The film ends with Jude's death, giving Harold a brief reaction shot before cutting to credits. This robs the story of its coda, the perspective that insists Jude's life, despite its suffering, mattered to those who loved him. Without Harold's reflection, the film feels more nihilistic than the book, which is a remarkable feat given the novel's bleakness.
The Self-Harm Scenes Are Less Visceral
Yanagihara describes Jude's cutting in clinical detail—the razors he hides in his bathroom, the methodical way he cleans and bandages the wounds, the relief that floods him afterward. The prose forces readers to sit with the physicality of self-harm, to understand it as both compulsion and communication.
The film shows Jude cutting once, in dim lighting, with the camera pulling away. This restraint is understandable—graphic self-harm on screen risks voyeurism—but it also sanitizes the behavior that defines Jude's relationship with his body. The book's unflinching gaze is what makes readers comprehend, if not condone, why Jude cannot stop. The film's discretion turns self-harm into a symbol rather than a reality.
Should You Read First?
Read the book first, or skip the film entirely. Yanagihara's novel is an endurance test—700 pages of accumulating dread, punctuated by moments of grace so fragile they feel like hallucinations. The experience of reading it is inseparable from its length; Jude's inability to escape his past only lands because you, the reader, cannot escape it either. You are trapped in his perspective for hours, days, weeks, depending on your pace. The film, by necessity, offers escape routes: a two-hour runtime, a more distant camera, the option to look away.
If you watch first, you will know the plot but miss the suffocating interiority that makes the plot matter. The book is not about what happens to Jude—it is about how it feels to be Jude, to live in a body you hate, to love people you believe will abandon you once they know the truth. The film can show you his scars; only the book can make you feel them.

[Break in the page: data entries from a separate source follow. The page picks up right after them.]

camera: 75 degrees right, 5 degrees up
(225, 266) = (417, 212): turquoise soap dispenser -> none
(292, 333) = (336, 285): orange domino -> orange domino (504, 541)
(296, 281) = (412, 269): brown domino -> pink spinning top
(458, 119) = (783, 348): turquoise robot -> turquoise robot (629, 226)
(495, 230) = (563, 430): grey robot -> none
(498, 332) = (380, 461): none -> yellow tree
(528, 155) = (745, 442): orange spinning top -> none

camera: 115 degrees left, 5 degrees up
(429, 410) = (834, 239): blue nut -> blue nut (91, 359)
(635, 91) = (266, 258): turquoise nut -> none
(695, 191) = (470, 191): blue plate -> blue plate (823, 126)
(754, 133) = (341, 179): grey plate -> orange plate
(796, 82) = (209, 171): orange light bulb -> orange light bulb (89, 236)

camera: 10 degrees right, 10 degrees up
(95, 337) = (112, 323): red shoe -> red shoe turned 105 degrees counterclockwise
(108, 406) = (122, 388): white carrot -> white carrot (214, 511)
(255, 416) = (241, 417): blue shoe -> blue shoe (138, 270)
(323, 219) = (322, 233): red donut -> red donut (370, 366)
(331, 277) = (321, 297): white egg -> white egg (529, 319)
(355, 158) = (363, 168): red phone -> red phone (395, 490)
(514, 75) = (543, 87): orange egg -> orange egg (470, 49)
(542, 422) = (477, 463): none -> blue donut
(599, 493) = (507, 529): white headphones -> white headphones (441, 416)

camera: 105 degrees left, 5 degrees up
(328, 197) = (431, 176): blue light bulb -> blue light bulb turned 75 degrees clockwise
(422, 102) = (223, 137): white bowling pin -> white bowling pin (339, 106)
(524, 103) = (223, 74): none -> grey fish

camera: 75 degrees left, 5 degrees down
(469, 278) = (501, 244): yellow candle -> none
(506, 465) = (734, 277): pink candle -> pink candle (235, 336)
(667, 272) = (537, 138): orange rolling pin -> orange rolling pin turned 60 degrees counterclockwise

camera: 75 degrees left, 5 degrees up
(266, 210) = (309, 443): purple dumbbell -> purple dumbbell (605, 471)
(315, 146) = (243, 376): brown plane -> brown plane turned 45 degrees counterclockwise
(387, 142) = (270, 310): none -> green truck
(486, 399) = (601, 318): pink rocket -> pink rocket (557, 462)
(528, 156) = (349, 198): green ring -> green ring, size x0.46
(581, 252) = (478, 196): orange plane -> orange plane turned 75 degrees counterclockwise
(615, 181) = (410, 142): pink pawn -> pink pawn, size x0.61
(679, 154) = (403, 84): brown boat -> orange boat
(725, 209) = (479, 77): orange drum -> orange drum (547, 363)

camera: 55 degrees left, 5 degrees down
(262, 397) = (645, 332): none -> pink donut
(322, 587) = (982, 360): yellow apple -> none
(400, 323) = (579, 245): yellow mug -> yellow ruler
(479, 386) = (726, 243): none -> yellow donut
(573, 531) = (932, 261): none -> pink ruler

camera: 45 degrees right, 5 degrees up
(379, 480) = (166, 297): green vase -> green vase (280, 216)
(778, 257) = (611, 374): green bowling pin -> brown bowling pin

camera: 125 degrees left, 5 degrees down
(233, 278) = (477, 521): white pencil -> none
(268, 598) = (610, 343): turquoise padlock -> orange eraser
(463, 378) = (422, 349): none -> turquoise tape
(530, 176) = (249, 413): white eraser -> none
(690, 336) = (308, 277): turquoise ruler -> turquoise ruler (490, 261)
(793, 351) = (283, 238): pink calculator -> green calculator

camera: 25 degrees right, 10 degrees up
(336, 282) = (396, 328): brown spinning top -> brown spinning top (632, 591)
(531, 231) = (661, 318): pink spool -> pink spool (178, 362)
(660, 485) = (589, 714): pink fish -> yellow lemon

And if you find the novel too punishing to finish, the film will not offer a gentler alternative—it will simply offer less.
The book wins by a landslide. Yanagihara's novel is a masterwork of sustained emotional devastation, a 700-page argument that some wounds never heal but still deserve witness. The film is competent, occasionally moving, but it cannot compress decades of accumulated trauma into two hours without losing the very thing that makes the story unbearable—and essential. Read the book if you can withstand it; skip the film unless you need a reminder of why some stories belong on the page.